Da giorni non si parla d’altro: dal prossimo 15 ottobre sarà obbligatorio per tutti i lavoratori, che siano essi impegnati nel privato o nel settore pubblico, esibire il green pass per accedere ai luoghi nei quali si svolge la propria professione. Aumentano i dubbi, quindi, soprattutto sulle modalità dei controlli e sui rischi che riguardano i lavoratori in nero.
Innanzitutto è lecito chiedersi: chi si preoccuperà di verificare l’effettivo possesso della certificazione verde tra quanti non sono neanche in possesso di un regolare contratto di lavoro? Il dubbio interessa in particolar modo quelle categorie che da anni ristagnano in una sorta di ‘buio fiscale’, come ad esempio le badanti, le colf e le babysitter.
Da quanto emerge dalle ultime disposizioni, dal 15 ottobre gli accertamenti in questo settore del lavoro privato saranno totalmente responsabilità delle famiglie, le quali potranno usufruire dell’app ‘Verifica C19’, la stessa che è stata già adottata dalle attività aperte al pubblico. Ma cosa rischia chi non vorrà mettersi in regola?
E’ bene specificare che, qualora una badante, o un qualunque altro collaboratore domestico, dovesse risultare sprovvista del green pass, la sanzione sarebbe a carico della famiglia, la quale ha gli stessi compiti di sorveglianza di un qualunque datore di lavoro. L’ammenda, in questo caso, va dai 400 ai 1000 euro.
I numeri relativi ai lavoratori impiegati nel settore privato, e potenzialmente sprovvisti della certificazione verde, sono ad oggi preoccupanti.
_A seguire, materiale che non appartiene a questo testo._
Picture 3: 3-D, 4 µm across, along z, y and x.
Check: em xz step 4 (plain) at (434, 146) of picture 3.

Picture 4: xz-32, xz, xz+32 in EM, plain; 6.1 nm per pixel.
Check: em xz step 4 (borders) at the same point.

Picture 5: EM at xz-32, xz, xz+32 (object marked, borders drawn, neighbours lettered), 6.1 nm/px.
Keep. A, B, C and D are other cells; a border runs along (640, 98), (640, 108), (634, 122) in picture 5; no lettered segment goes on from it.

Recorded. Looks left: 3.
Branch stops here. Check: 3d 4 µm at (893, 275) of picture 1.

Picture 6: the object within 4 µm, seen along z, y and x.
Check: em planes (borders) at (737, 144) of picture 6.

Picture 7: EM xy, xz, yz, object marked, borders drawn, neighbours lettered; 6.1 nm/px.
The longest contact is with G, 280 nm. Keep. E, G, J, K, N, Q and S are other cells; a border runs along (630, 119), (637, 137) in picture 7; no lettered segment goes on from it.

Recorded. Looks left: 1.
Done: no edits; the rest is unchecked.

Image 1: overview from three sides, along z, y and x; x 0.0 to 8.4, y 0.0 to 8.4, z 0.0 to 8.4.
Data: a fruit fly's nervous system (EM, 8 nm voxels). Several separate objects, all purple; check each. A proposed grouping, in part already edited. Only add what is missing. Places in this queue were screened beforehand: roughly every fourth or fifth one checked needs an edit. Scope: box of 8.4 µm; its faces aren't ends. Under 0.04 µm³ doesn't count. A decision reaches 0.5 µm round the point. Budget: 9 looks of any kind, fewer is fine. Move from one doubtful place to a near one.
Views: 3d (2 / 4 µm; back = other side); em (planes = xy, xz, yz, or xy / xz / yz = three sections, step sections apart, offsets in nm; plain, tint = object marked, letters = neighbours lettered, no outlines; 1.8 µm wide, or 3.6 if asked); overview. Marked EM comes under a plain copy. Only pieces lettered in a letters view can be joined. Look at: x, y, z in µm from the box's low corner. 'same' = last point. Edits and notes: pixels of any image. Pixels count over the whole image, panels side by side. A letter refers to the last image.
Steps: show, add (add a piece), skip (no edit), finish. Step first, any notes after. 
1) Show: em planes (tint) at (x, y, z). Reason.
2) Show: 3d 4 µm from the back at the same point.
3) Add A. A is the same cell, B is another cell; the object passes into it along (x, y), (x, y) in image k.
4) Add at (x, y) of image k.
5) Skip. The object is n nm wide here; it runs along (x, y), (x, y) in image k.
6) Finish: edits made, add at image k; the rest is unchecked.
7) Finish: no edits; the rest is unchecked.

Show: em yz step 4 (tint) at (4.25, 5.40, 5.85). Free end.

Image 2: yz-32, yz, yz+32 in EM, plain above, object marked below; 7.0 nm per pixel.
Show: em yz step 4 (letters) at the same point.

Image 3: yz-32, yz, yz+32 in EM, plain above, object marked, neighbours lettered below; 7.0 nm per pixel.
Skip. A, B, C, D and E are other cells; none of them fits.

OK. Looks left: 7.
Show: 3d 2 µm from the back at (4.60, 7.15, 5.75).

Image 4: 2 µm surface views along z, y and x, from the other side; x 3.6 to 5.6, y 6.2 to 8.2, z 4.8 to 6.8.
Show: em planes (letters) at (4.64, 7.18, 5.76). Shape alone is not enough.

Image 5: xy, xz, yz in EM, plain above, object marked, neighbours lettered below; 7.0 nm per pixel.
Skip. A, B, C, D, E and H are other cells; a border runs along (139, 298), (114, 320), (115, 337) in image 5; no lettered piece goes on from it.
Da quanto emerge dalle rilevazioni dell’Inps, infatti, sarebbero circa 900mila i lavoratori domestici non in possesso di un regolare contratto, e per i quali diventerà quindi problematico il controllo.
A farne le spese potrebbero essere, ancora una volta, le fasce più deboli della popolazione, quelle tra le quali il virus si diffonde con più facilità e con maggiori conseguenze. Le famiglie che sceglieranno di sospendere la collaborazione con un lavoratore sprovvisto del green pass potranno procedere ad una nuova assunzione, la quale, però, dovrà essere temporanea con scadenza fissata al 31 dicembre 2021. Non è possibile, infatti, licenziare un collaboratore sprovvisto della certificazione verde.